**EXERCISE DIRECTIONS**
Please copy the entries word for word, starting at the line containing "沖縄や伊豆などの美しい海域で行われるこのダイビン" and stopping at the end of the entries. Leave the pictures out of your copy.

Segment Start: RECORDS PROVIDED

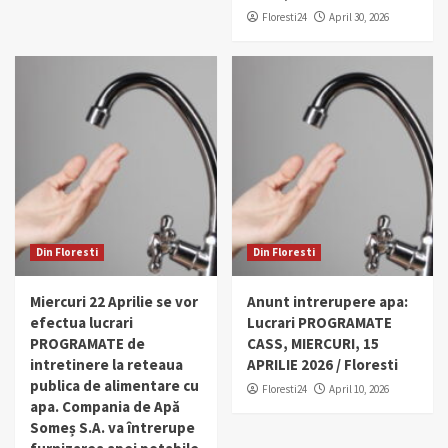
Floresti24
April 30, 2026
Din Floresti
Din Floresti
Miercuri 22 Aprilie se vor
Anunt intrerupere apa:
efectua lucrari
Lucrari PROGRAMATE
PROGRAMATE de
CASS, MIERCURI, 15
intretinere la reteaua
APRILIE 2026 / Floresti
publica de alimentare cu
Floresti24
April 10, 2026
apa. Compania de Apă
Someș S.A. va întrerupe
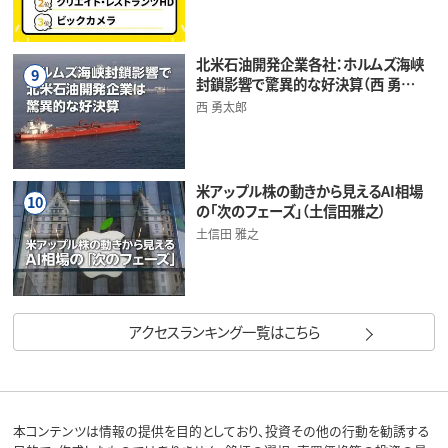
北米石油開発企業各社：ホルムズ海峡
9
封鎖影響で驚異的な好決算（西 勇…
西 勇太郎
米アップル株の動きから見えるAI相場
10
の「次のフェーズ」（土信田雅之）
土信田 雅之
アクセスランキング一覧はこちら
本コンテンツは情報の提供を目的としており、投資その他の行動を勧誘する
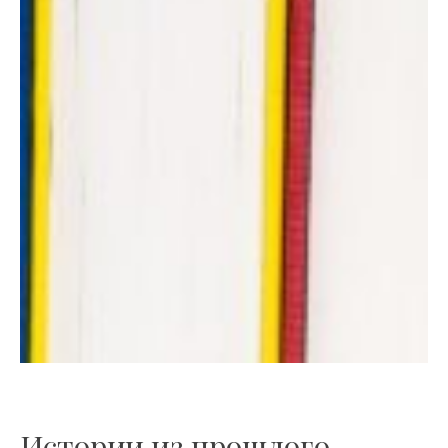
Истории из прошлого,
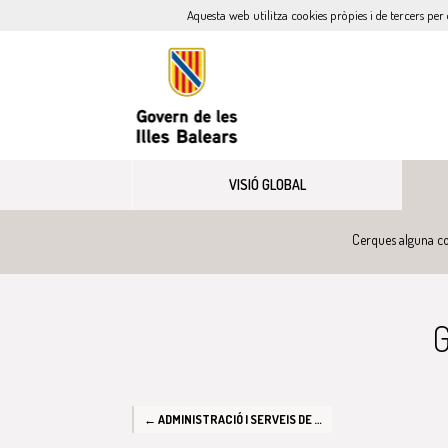
Aquesta web utilitza cookies pròpies i de tercers per 
VISIÓ GLOBAL
Cerques alguna co
G
← ADMINISTRACIÓ I SERVEIS DE SUPORT A L'ENSENYAMENT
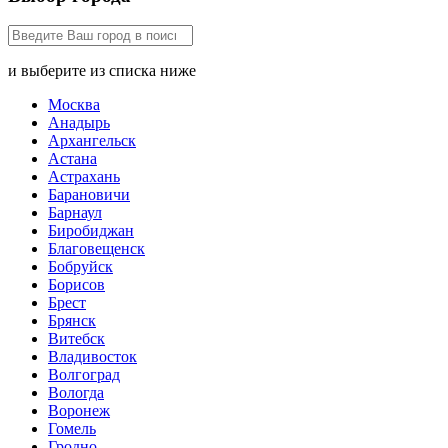
и выберите из списка ниже
Москва
Анадырь
Архангельск
Астана
Астрахань
Барановичи
Барнаул
Биробиджан
Благовещенск
Бобруйск
Борисов
Брест
Брянск
Витебск
Владивосток
Волгоград
Вологда
Воронеж
Гомель
Гродно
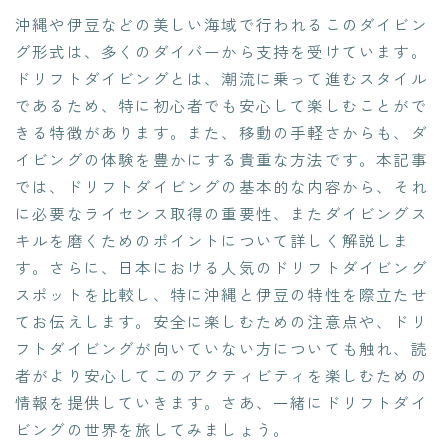
沖縄や伊豆などの美しい海域で行われるこのダイビン
グ形式は、多くのダイバーから支持を受けています。
ドリフトダイビングとは、潮流に乗って進むスタイル
であるため、特に初心者でも安心して楽しむことがで
きる特徴があります。また、移動の手軽さからも、ダ
イビングの体験を豊かにする貴重な方法です。本記事
では、ドリフトダイビングの基本的な内容から、それ
に必要なライセンス取得の重要性、またダイビングス
キルを磨くためのポイントについて詳しく解説しま
す。さらに、日本における人気のドリフトダイビング
スポットを比較し、特に沖縄と伊豆の特性を際立たせ
てお伝えします。安全に楽しむための注意点や、ドリ
フトダイビングが向いていない方についても触れ、読
者がより安心してこのアクティビティを楽しむための
情報を提供していきます。さあ、一緒にドリフトダイ
ビングの世界を旅してみましょう。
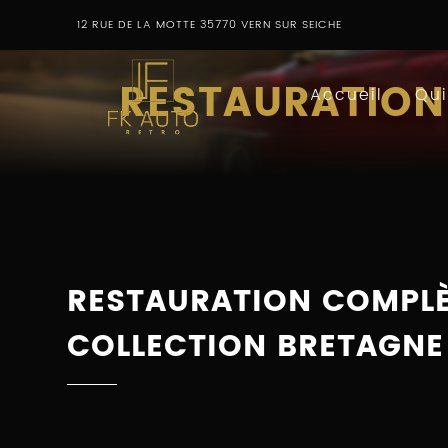
12 RUE DE LA MOTTE
35770
VERN SUR SEICHE
FK
RESTAURATION
AUTO
Accueil
Qu
RETRO
RESTAURATION COMPLÈ
COLLECTION BRETAGNE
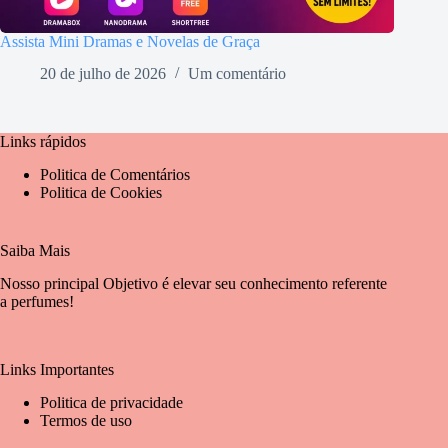
Assista Mini Dramas e Novelas de Graça
20 de julho de 2026
Um comentário
Links rápidos
Politica de Comentários
Politica de Cookies
Saiba Mais
Nosso principal Objetivo é elevar seu conhecimento referente
a perfumes!
Links Importantes
Politica de privacidade
Termos de uso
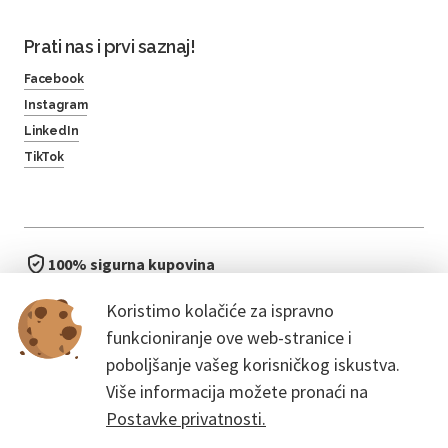
Prati nas i prvi saznaj!
Facebook
Instagram
LinkedIn
TikTok
100% sigurna kupovina
brzo i jednostavno
Koristimo kolačiće za ispravno
bez čekanja u redu
funkcioniranje ove web-stranice i
poboljšanje vašeg korisničkog iskustva.
Više informacija možete pronaći na
Postavke privatnosti.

Segment End: RECORDS PROVIDED

**EXERCISE OUTPUT**
沖縄や伊豆などの美しい海域で行われるこのダイビン
グ形式は、多くのダイバーから支持を受けています。
ドリフトダイビングとは、潮流に乗って進むスタイル
であるため、特に初心者でも安心して楽しむことがで
きる特徴があります。また、移動の手軽さからも、ダ
イビングの体験を豊かにする貴重な方法です。本記事
では、ドリフトダイビングの基本的な内容から、それ
に必要なライセンス取得の重要性、またダイビングス
キルを磨くためのポイントについて詳しく解説しま
す。さらに、日本における人気のドリフトダイビング
スポットを比較し、特に沖縄と伊豆の特性を際立たせ
てお伝えします。安全に楽しむための注意点や、ドリ
フトダイビングが向いていない方についても触れ、読
者がより安心してこのアクティビティを楽しむための
情報を提供していきます。さあ、一緒にドリフトダイ
ビングの世界を旅してみましょう。
12 RUE DE LA MOTTE
35770
VERN SUR SEICHE
FK
RESTAURATION
AUTO
Accueil
Qu
RETRO
RESTAURATION COMPLÈ
COLLECTION BRETAGNE
Assista Mini Dramas e Novelas de Graça
20 de julho de 2026
Um comentário
Links rápidos
Politica de Comentários
Politica de Cookies
Saiba Mais
Nosso principal Objetivo é elevar seu conhecimento referente
a perfumes!
Links Importantes
Politica de privacidade
Termos de uso
Prati nas i prvi saznaj!
Facebook
Instagram
LinkedIn
TikTok
100% sigurna kupovina
brzo i jednostavno
Koristimo kolačiće za ispravno
bez čekanja u redu
funkcioniranje ove web-stranice i
poboljšanje vašeg korisničkog iskustva.
Više informacija možete pronaći na
Postavke privatnosti.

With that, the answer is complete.